> Dataset records:
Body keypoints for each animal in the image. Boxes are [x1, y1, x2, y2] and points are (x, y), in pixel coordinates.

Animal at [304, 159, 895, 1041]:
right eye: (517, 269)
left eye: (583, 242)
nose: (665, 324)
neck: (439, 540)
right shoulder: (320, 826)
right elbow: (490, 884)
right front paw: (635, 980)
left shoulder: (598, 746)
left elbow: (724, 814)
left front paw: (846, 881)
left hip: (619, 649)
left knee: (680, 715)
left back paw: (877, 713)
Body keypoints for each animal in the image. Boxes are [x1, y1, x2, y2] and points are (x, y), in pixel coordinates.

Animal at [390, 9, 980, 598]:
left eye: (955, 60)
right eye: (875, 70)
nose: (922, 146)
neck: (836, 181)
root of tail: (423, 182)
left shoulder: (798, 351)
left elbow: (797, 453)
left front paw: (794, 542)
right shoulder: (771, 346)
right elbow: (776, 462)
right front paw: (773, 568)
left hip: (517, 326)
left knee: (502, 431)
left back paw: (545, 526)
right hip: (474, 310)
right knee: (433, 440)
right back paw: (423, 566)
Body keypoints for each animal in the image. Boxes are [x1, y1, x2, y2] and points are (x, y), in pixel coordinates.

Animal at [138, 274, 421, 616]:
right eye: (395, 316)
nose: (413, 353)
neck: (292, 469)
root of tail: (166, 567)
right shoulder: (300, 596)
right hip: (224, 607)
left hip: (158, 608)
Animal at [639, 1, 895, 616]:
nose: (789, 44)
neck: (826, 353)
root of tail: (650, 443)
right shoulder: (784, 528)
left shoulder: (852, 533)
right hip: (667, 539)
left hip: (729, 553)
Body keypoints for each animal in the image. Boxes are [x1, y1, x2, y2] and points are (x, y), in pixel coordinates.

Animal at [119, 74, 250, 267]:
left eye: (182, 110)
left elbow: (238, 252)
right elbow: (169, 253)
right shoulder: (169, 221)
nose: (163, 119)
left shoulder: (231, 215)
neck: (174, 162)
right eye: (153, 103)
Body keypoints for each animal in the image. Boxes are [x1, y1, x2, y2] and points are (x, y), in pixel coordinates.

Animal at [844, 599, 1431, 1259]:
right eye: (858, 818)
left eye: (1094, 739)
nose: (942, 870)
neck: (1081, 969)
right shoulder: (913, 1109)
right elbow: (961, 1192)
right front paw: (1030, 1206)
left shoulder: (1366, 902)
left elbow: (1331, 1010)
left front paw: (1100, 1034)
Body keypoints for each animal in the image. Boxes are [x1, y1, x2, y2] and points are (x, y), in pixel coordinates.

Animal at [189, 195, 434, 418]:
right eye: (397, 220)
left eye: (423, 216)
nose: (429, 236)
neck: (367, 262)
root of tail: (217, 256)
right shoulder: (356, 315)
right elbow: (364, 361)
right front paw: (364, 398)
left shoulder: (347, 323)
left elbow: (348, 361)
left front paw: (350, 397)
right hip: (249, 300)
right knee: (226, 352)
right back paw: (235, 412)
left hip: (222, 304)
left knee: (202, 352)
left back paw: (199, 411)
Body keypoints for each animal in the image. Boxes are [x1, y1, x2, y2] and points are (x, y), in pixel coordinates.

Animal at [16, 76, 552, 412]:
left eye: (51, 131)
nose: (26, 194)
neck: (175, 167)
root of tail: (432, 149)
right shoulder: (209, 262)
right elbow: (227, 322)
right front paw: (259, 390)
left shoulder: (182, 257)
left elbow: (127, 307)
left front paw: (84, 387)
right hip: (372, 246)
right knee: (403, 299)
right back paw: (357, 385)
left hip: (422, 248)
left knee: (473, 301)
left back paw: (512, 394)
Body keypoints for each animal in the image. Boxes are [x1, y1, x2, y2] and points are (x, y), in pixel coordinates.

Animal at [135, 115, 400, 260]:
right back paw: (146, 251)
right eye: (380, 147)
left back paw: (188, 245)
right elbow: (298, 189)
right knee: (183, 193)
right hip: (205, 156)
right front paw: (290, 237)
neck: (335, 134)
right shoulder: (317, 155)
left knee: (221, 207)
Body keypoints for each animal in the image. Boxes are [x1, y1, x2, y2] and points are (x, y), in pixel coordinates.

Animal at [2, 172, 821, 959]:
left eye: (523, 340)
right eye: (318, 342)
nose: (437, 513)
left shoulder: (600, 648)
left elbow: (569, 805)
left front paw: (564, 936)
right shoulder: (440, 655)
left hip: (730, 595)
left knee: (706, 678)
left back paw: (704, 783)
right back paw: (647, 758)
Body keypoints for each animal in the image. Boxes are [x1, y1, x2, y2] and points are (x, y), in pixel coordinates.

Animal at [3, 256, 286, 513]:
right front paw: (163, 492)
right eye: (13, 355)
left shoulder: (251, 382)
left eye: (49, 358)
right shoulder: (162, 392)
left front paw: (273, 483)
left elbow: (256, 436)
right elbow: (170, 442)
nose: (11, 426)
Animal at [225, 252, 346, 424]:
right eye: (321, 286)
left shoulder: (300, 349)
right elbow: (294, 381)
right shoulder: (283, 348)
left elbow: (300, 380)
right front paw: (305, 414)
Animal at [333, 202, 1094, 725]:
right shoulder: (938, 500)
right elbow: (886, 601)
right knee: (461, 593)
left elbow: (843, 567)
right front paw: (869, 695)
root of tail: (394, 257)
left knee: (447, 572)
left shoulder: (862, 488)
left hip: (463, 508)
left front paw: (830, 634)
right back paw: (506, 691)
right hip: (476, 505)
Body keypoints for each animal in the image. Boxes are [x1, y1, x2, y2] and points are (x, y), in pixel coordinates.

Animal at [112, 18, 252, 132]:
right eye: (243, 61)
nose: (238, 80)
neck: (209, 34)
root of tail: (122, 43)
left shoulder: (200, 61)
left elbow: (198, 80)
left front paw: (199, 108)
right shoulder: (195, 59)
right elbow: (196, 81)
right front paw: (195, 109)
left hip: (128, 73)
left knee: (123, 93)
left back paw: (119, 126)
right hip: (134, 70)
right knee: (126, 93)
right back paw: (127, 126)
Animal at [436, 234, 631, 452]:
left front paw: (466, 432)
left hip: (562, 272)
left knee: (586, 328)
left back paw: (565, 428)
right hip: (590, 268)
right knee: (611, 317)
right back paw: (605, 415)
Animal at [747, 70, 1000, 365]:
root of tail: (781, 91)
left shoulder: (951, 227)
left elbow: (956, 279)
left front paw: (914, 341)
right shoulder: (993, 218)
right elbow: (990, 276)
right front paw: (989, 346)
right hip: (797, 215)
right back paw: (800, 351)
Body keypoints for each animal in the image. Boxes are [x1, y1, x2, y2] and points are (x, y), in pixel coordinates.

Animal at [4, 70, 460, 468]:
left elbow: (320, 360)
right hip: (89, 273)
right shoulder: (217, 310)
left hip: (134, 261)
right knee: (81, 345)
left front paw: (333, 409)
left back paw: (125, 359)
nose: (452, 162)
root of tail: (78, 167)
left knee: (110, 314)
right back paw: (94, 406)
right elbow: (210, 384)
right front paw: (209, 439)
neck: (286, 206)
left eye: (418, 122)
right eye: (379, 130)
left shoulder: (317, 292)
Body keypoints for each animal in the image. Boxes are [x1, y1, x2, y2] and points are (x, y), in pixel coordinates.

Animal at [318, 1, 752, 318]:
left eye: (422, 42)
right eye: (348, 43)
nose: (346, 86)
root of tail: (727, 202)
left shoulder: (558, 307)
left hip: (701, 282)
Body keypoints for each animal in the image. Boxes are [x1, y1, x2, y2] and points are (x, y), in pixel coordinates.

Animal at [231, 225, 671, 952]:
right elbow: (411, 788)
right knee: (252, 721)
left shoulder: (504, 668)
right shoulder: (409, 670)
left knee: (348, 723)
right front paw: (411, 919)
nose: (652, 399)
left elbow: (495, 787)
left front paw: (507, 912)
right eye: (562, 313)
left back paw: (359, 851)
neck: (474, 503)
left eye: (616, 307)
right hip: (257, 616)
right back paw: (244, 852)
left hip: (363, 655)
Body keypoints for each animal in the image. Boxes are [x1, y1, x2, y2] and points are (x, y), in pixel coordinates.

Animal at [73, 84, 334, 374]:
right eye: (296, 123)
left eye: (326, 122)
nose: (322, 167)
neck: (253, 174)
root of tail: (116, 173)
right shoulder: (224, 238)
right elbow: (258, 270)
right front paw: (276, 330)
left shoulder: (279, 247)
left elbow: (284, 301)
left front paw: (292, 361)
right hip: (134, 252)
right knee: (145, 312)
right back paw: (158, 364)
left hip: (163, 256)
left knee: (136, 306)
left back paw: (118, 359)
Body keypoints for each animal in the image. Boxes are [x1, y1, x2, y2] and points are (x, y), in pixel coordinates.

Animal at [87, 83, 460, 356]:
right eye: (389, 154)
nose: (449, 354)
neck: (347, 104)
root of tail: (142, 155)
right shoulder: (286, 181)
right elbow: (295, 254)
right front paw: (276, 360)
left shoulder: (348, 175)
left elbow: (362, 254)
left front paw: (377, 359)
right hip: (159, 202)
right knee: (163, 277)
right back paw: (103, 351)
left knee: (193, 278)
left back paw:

> Directions:
Wherever the string "root" occurs in the records, copy the line it is in.

> Solution below:
root of tail: (423, 182)
root of tail: (166, 567)
root of tail: (650, 443)
root of tail: (217, 256)
root of tail: (432, 149)
root of tail: (394, 257)
root of tail: (122, 43)
root of tail: (781, 91)
root of tail: (78, 167)
root of tail: (727, 202)
root of tail: (116, 173)
root of tail: (142, 155)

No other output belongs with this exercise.